Ce qui est pire que l’achat des fonctions publiques ou le rôle de la faveur dans les examens, ce sont les matières mêmes sur lesquelles portent ces examens. On ne s’y occupe que de littérature et de scolastique, de l’étude des classiques chinois. Les œuvres de Confucius forment la base des connaissances exigées, celles de ses disciples, de Mencius et d’autres philosophes vieux de 2000 ans, et toute la masse des anciennes annales viennent s’y ajouter. Ce sont des centaines de volumes que les candidats doivent savoir à peu près par cœur, car la mémoire est la seule chose que l’on cherche à exercer.
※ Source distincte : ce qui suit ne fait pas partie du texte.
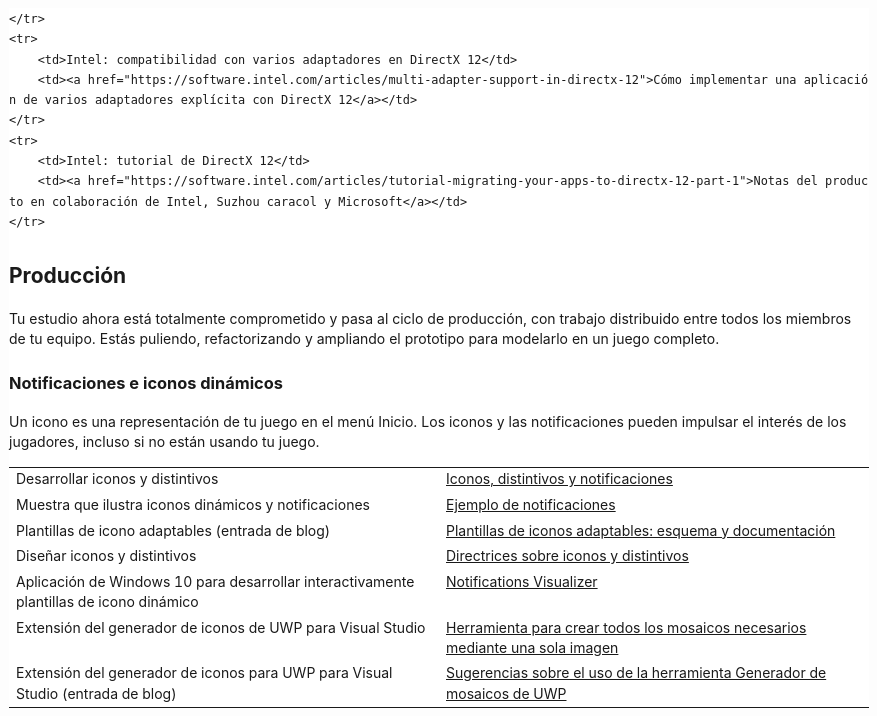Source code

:     </tr>
    <tr>
        <td>Intel: compatibilidad con varios adaptadores en DirectX 12</td>
        <td><a href="https://software.intel.com/articles/multi-adapter-support-in-directx-12">Cómo implementar una aplicación de varios adaptadores explícita con DirectX 12</a></td>
    </tr>
    <tr>
        <td>Intel: tutorial de DirectX 12</td>
        <td><a href="https://software.intel.com/articles/tutorial-migrating-your-apps-to-directx-12-part-1">Notas del producto en colaboración de Intel, Suzhou caracol y Microsoft</a></td>
    </tr>
</table>


## <a name="production"></a>Producción


Tu estudio ahora está totalmente comprometido y pasa al ciclo de producción, con trabajo distribuido entre todos los miembros de tu equipo. Estás puliendo, refactorizando y ampliando el prototipo para modelarlo en un juego completo.

### <a name="notifications-and-live-tiles"></a>Notificaciones e iconos dinámicos

Un icono es una representación de tu juego en el menú Inicio. Los iconos y las notificaciones pueden impulsar el interés de los jugadores, incluso si no están usando tu juego.

<table>
    <colgroup>
    <col width="50%" />
    <col width="50%" />
    </colgroup>
    <tr>
        <td>Desarrollar iconos y distintivos</td>
        <td><a href="https://docs.microsoft.com/windows/uwp/controls-and-patterns/tiles-badges-notifications">Iconos, distintivos y notificaciones</a></td>
    </tr>
    <tr>
        <td>Muestra que ilustra iconos dinámicos y notificaciones</td>
        <td><a href="https://github.com/Microsoft/Windows-universal-samples/tree/master/Samples/Notifications">Ejemplo de notificaciones</a></td>
    </tr>
    <tr>
        <td>Plantillas de icono adaptables (entrada de blog)</td>
        <td><a href="https://blogs.msdn.microsoft.com/tiles_and_toasts/2015/06/30/adaptive-tile-templates-schema-and-documentation/">Plantillas de iconos adaptables: esquema y documentación</a></td>
    </tr>
    <tr>
        <td>Diseñar iconos y distintivos</td>
        <td><a href="https://docs.microsoft.com/windows/uwp/controls-and-patterns/tiles-and-notifications-creating-tiles">Directrices sobre iconos y distintivos</a></td>
    </tr>
    <tr>
        <td>Aplicación de Windows 10 para desarrollar interactivamente plantillas de icono dinámico</td>
        <td><a href="https://www.microsoft.com/store/apps/9nblggh5xsl1">Notifications Visualizer</a></td>
    </tr>
    <tr>
        <td>Extensión del generador de iconos de UWP para Visual Studio</td>
        <td><a href="https://marketplace.visualstudio.com/items?itemName=shenchauhan.UWPTileGenerator">Herramienta para crear todos los mosaicos necesarios mediante una sola imagen</a></td>
    </tr>
    <tr>
        <td>Extensión del generador de iconos para UWP para Visual Studio (entrada de blog)</td>
        <td><a href="https://blogs.windows.com/buildingapps/2016/02/15/uwp-tile-generator-extension-for-visual-studio/">Sugerencias sobre el uso de la herramienta Generador de mosaicos de UWP</a></td>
A certaines questions il faut répondre uniquement par des citations textuelles ; lors même que cela n’est pas obligatoire, il convient d’émailler sa composition d’un grand nombre de ces citations. Quant au beau style, il consiste surtout à choisir, de temps à autre, parmi les 60 000 caractères qui composent l’écriture chinoise[1] et représentent chacun un mot, des signes presque inconnus qui ne se trouvent que dans quelque recoin caché d’un vieil ouvrage au lieu d’employer leurs synonymes usuels. Aussi tout l’effort de l’instruction préparatoire consiste à faire apprendre aux malheureux candidats le plus grand nombre possible de caractères, en même temps que le plus grand nombre possible de citations de classiques. Aucun Chinois, croyons-nous, ne connaît tous les caractères de sa langue, mais aussi, d’autre part, aucun ne les ignore tous : c’est une des curiosités de ce pays que chacun y sait plus ou moins lire et écrire, mais personne complètement. Les plus pauvres diables connaissent quelques

  1. On sait que l’écriture chinoise se compose de signes idéographiques dérivés originellement de dessins représentatifs des objets.